Pressemitteilung:

Wirtschaftsforum 10/2010, Beitrag von Peter Ibbeken

Dienstag, 5. Oktober 2010

Beitrag P. Ibbeken für Wirtschaftsforum /Ausgabe Oktober 2010

Die öffentliche Auseinandersetzung um „Stuttgart 21“ überlagert gegenwärtig alle anderen Themen. Dabei geht es wohl längst nicht mehr nur um einen Bahnhof und um zukunftsweisende, schnelle Bahnverbindungen. So ist systematisch geplant, vorbereitet und organisiert aus Kundgebung und Demonstration von anderslautenden Meinungen längst der Versuch der außerparlamentarischen Einflussnahme, der Ausübung von Macht und der Blockade rechtsstaatlich entstandener Beschlüsse geworden.

Die Entscheidungen von in geheimer und freier Wahl ernannten Volksvertretern werden nicht mehr akzeptiert.
Es wird einfach behauptet diese Entscheidungen seien in Unkenntnis erfolgt, beruhten auf Unwissenheit oder Fehlinformation. Projektgegner reklamieren anscheinend für sich das Wahrheitsmonopol. Muss man sich Gedanken machen um den freiheitlichen, demokratischen Rechtsstaat Bundesrepublik Deutschland?

Ganz konkrete Gedanken haben sich die Antragsteller der Landesdelegiertenversammlung der MIT Baden-Württemberg gemacht. Mit fast allen Anträgen von bundespolitischer Relevanz konnten wir jetzt auch den Bundesvorstand der MIT überzeugen. Lediglich das Thema Facharbeiterabschluss und der Antrag zum Ausbau der B 33 wurden nochmals in die zuständigen Kommissionen verwiesen.

Für alle anderen Anträge erhielten wir den Beschluss zum Einbringen in den Bundesparteitag der CDU am15./16.November 2010 in Karlsruhe. Drei Wochen vorher haben wir auf dem Landesparteitag am 23./24.Oktober ebenfalls in Karlsruhe Gelegenheit, zusätzlich landespolitische Themen zu diskutieren.

Um die Neuregelung der Rundfunk- und Fernsehgebühren (GEZ) ist es auffällig ruhig geworden. Dabei treibt die drohende Mehrbelastung der Wirtschaft viele Mittelständler um. Die Definition der „Betriebsstätte“ hat überragende Bedeutung und birgt reichlich Zündstoff.

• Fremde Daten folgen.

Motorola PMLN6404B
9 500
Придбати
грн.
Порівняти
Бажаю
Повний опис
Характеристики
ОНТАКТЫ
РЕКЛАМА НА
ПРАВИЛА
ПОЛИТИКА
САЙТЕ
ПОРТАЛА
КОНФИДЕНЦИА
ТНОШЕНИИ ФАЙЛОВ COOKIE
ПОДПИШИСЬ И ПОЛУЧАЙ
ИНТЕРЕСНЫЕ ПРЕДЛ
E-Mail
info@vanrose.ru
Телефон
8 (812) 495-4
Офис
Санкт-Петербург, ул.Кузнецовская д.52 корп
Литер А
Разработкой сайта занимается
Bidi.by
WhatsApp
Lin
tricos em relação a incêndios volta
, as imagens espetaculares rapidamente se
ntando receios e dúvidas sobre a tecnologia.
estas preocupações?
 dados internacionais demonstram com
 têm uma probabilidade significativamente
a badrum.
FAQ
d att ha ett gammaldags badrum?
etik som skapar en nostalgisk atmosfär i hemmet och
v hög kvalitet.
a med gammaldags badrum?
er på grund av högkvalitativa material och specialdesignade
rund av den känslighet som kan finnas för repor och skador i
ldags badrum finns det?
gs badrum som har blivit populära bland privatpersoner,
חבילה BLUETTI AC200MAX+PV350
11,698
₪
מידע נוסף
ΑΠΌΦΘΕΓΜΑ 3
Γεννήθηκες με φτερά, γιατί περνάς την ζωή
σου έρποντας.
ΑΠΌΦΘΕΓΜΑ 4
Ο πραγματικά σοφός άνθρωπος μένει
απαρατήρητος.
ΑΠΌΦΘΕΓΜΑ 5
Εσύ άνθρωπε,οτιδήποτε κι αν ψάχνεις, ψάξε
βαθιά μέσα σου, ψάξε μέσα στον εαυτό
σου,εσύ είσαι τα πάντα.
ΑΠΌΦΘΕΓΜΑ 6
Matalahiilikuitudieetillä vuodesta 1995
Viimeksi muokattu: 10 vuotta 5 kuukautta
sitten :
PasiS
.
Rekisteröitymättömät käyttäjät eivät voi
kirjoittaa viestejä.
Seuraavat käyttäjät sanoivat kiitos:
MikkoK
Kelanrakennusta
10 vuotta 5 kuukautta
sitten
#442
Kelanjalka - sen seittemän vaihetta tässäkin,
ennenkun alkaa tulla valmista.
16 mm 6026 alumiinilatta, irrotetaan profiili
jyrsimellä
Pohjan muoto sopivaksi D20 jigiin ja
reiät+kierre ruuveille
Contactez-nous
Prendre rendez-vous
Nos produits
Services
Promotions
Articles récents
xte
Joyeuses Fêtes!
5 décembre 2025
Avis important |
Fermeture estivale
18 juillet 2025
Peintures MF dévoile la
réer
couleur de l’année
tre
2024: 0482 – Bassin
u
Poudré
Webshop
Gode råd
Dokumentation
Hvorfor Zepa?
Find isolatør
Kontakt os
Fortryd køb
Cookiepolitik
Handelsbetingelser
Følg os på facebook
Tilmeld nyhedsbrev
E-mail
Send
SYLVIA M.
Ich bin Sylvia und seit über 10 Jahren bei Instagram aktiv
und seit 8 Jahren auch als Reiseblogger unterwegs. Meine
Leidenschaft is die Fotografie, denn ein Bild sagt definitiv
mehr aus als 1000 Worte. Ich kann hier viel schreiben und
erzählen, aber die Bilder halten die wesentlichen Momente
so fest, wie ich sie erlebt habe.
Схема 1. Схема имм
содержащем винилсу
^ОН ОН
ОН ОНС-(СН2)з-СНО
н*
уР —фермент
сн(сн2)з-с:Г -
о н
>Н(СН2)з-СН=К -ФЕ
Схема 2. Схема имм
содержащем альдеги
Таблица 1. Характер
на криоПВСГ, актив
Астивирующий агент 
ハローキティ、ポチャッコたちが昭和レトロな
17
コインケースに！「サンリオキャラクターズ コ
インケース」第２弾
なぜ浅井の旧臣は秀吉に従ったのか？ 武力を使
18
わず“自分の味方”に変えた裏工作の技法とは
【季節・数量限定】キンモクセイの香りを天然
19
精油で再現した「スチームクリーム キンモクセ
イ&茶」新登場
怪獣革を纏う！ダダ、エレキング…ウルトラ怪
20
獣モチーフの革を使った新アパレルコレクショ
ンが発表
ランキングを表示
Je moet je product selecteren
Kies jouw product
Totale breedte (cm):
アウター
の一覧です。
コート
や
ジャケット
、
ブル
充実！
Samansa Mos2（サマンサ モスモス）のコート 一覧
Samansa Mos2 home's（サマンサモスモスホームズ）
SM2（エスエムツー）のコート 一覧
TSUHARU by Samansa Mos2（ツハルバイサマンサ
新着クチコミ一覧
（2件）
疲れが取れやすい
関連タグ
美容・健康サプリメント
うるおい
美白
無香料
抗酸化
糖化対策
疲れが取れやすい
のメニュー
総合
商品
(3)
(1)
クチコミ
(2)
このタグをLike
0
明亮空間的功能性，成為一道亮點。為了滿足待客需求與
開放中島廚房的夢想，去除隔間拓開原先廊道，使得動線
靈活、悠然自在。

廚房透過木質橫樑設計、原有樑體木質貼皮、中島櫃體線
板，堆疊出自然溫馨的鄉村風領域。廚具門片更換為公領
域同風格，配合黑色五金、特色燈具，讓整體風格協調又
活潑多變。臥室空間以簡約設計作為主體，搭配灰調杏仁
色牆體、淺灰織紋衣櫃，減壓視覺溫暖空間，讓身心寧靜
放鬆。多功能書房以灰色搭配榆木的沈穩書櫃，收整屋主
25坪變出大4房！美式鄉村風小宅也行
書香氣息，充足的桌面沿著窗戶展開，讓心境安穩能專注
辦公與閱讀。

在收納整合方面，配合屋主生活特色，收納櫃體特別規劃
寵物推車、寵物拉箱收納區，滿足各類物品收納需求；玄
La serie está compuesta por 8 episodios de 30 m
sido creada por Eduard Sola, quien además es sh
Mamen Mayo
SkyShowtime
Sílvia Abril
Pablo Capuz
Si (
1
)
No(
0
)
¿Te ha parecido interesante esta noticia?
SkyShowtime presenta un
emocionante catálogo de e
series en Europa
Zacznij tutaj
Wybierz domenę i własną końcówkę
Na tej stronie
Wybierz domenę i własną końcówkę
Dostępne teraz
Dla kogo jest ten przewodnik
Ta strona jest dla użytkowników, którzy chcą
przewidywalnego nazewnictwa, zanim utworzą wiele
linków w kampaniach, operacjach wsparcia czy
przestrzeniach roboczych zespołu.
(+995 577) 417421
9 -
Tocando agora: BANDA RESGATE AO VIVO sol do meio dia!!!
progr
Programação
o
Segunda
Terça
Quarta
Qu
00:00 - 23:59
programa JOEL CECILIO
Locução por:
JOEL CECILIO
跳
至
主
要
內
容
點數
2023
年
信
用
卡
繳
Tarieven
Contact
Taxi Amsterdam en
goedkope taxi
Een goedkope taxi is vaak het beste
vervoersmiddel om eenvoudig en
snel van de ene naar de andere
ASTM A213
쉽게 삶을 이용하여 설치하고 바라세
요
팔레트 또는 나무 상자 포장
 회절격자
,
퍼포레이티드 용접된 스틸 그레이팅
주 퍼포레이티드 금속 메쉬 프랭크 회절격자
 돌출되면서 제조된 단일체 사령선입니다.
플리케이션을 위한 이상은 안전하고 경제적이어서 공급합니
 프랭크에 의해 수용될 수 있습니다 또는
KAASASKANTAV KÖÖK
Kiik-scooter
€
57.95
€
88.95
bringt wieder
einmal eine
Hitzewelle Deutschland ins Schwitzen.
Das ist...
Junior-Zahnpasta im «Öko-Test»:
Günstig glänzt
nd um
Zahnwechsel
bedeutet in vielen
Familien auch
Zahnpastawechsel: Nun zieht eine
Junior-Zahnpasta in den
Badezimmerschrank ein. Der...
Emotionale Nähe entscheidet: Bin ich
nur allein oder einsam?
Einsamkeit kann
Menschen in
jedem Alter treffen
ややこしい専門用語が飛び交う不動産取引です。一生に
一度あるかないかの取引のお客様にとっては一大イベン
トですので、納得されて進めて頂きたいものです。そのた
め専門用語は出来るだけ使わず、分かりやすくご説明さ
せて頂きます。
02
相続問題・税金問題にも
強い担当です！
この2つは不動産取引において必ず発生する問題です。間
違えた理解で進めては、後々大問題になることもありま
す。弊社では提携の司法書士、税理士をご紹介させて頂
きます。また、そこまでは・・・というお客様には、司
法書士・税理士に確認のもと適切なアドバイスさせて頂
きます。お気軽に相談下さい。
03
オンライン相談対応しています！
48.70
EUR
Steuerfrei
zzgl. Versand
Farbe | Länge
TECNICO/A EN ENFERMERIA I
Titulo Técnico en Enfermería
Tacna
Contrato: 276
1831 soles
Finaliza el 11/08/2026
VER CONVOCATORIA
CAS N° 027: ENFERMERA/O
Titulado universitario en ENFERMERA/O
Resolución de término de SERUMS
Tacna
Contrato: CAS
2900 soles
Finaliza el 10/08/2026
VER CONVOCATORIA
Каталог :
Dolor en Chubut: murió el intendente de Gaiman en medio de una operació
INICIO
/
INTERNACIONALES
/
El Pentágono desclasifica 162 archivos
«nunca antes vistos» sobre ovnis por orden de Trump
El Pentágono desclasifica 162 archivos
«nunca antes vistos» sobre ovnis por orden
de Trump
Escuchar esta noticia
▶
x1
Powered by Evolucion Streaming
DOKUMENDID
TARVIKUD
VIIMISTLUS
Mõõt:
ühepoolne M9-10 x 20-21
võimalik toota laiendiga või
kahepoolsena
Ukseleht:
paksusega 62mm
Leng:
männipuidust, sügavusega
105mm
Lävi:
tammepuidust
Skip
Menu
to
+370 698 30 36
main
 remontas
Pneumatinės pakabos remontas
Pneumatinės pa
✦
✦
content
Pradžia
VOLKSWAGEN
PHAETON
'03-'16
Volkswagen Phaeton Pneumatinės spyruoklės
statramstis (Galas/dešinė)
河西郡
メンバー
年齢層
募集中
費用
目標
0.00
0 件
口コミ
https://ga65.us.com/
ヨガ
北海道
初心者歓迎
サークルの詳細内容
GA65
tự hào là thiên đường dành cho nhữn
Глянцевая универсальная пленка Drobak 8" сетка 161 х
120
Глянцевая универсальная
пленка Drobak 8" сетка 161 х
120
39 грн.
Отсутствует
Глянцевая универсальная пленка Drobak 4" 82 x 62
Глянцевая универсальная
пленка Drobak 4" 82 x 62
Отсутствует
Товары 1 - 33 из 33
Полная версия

Unsere Mitglieder vermissen schlichtweg die Aufforderung an die „Öffentlichen“, endlich zu sparen. Das sollte in Zeiten der Haushaltskonsolidierung eigentlich selbstverständlich sein. Das jährliche Gebührenaufkommen von rund 8 Milliarden Euro sollte reichen, zumal unsere europäischen Nachbarn Frankreich und auch Italien mit etwa zwei Milliarden Euro pro Jahr auskommen. Acht Milliarden Euro, das ist mehr als die Bundeswehr an verteidigungsintensiven Ausgaben tätigen kann.

Schwer vermittelbar ist auch der Sachverhalt, dass unsere Soldaten während des mehrmonatigen Einsatzes in Afghanistan weiterhin die GEZ- Gebühr für den Radioempfang in der zu Hause leerstehenden Wohnung bezahlen müssen. Die Logik der GEZ ist eindeutig: „ Die Abwesenheit des Rundfunkteilnehmers von seiner Wohnung beendet nicht das Bereithalten der dort aufgestellten Rundfunkempfangsgeräte, denn ein Rundfunkgerät wird immer dann zum Empfang bereitgehalten, wenn der Rundfunkempfang möglich ist. Der Gesetzgeber macht die Gebührenpflicht nicht vom tatsächlichen Gebrauch der Geräte abhängig.“

Stellt sich die Frage, ob das weiterhin so gewollt ist. Wundern erlaubt! Die Anhörung zur Neuordnung der Rundfunkgebühren steht nun für Oktober 2010 auf dem Terminplan.

Gespannt schauen wir auf den „Herbst der Entscheidungen“ und wünschen den Entscheidungsträgern eine glückliche Hand.